DOCUMENT EXCERPT:
There is a common thread to the resurrection stories in the gospels. Jesus is not instantly recognised. Think of the Emmaus Road story, or Jesus’ appearance at the lakeside. I might be forgiven for failing to recognise someone I’d not seen for almost 25 years, but you would have thought the disciples would have recognised Jesus instantly as it was only a few days since they had seen him alive. But perhaps the words of 2 Corinthians helps to explain the difference: even though we once knew Christ from a human point of view, we know him no longer in that way. There was something different about Jesus after his resurrection: he was not instantly recognisable. Perhaps he could only be seen through the eyes of faith and that kind of perception did not always comes straight away.

Who was Mary Magdalene?
It might be helpful just to pause and talk about who Mary Magdalene was. According to official Anglican information all four gospels give Mary is given a unique place among Jesus’ followers. Her “surname” denotes that she was from a community by the Sea of Galilee. Having been healed by Jesus she then accompanies him along with other women, including his mother, during his ministry. She stayed beside the cross along with other women and the young John, when the other disciples had fled in fright. She saw where his body was laid and then was the first disciple to discover the empty tomb on Easter morning. She was then the first to see the risen Jesus who sent her to take the good news of his resurrection to the other disciples. This commission earned her the title “Apostle to the Apostles” in the early Church. These are the things which we can clearly draw from scripture about her. However, we may be aware of other things believed about Mary’s character that are more in the popular imagination than based solidly on scripture. There are two other women in the gospels who are sometimes confused with Mary Magdalene: an unnamed woman who anointed Jesus’ feet and often presumed to be a woman of suspect morals; and Mary of Bethany, the sister of Martha and Lazarus. St John’s gospel does connect Mary of Bethany with the woman who anointed Jesus’ feet, but it doesn’t say that this is also Mary Magdalene.

It is very appealing to roll all three characters into one and popular culture does just that as in the films The Last Temptation of Christ, (Martin Scorsese) or Mel Gibson's The Passion of the Christ, or in the rock opera Jesus Christ Superstar. All we can say is that St John’s gospel doesn’t explicitly connect them all as one Mary and nor is it apparently important to him. Mary was a popular name and there are many Marys in Jesus’ life. As for the legend, popularised in The Da Vinci Code, that Mary Magdalene was Jesus’ wife and they had children together, all we can say is that does not fit with either scripture or the Church’s tradition. It is also part of the conspiracy theory that the Catholic Church has deliberately suppressed any evidence for Jesus and Mary having been married. That is a complete distraction from our faith!

SUPPLIED ENTRIES:

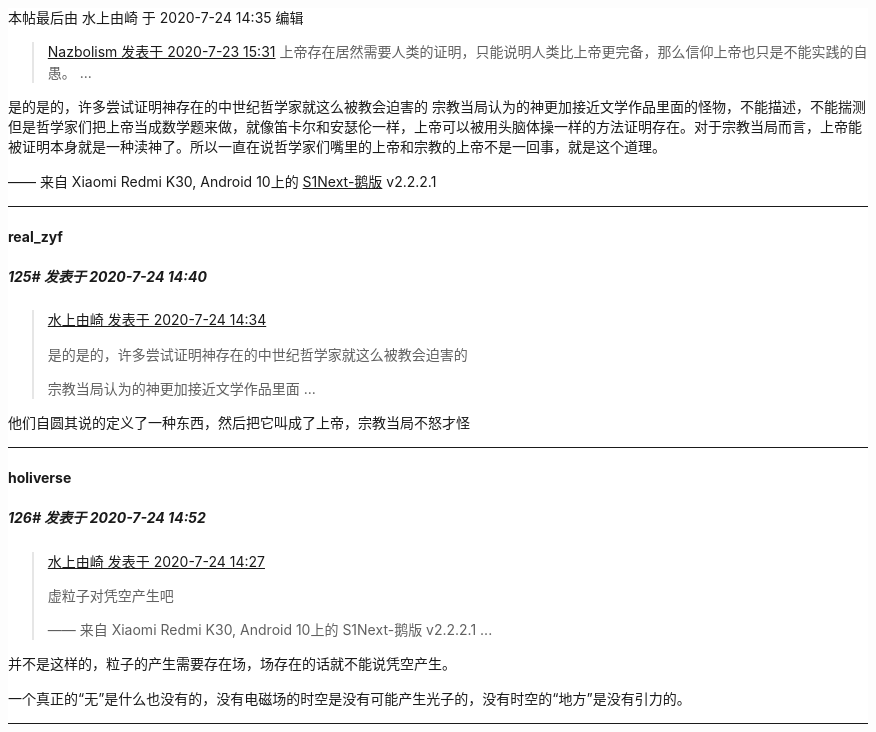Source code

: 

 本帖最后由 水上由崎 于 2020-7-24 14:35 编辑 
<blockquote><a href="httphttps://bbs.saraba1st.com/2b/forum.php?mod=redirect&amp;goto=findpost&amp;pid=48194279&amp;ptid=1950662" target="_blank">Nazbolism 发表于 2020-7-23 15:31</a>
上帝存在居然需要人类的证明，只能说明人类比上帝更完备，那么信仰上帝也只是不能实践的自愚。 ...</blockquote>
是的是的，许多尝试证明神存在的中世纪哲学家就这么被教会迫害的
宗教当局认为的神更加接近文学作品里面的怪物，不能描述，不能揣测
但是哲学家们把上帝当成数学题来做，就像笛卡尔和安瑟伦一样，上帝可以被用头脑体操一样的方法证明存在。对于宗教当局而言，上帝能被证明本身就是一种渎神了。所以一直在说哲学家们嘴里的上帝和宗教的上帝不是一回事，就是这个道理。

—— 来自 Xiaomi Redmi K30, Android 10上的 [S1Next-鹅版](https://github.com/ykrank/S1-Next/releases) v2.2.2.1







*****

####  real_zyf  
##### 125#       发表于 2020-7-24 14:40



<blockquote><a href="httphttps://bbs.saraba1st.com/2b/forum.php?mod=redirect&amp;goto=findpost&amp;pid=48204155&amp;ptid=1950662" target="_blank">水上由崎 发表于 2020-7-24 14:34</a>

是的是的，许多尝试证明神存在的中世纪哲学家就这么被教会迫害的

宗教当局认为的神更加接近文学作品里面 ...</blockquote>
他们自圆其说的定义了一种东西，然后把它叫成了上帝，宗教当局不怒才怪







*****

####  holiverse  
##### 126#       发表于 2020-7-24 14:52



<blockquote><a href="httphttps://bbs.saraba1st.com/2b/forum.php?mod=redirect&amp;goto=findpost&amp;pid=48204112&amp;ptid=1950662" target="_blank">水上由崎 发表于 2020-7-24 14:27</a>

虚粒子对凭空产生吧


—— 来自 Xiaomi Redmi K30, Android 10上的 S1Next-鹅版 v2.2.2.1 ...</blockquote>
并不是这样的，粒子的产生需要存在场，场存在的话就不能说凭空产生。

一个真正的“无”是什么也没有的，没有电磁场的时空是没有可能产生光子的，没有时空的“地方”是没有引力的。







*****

TASK OBJECTIVE:
Rewrite the part of the resurrection passage that opens with the words containing "There is a common" and closes with "was Mary Magdalene?", changing "Emmaus Road" to "road to Emmaus".

RESPONSE TO THE EXERCISE:
There is a common thread to the resurrection stories in the gospels. Jesus is not instantly recognised. Think of the road to Emmaus story, or Jesus’ appearance at the lakeside. I might be forgiven for failing to recognise someone I’d not seen for almost 25 years, but you would have thought the disciples would have recognised Jesus instantly as it was only a few days since they had seen him alive. But perhaps the words of 2 Corinthians helps to explain the difference: even though we once knew Christ from a human point of view, we know him no longer in that way. There was something different about Jesus after his resurrection: he was not instantly recognisable. Perhaps he could only be seen through the eyes of faith and that kind of perception did not always comes straight away.

Who was Mary Magdalene?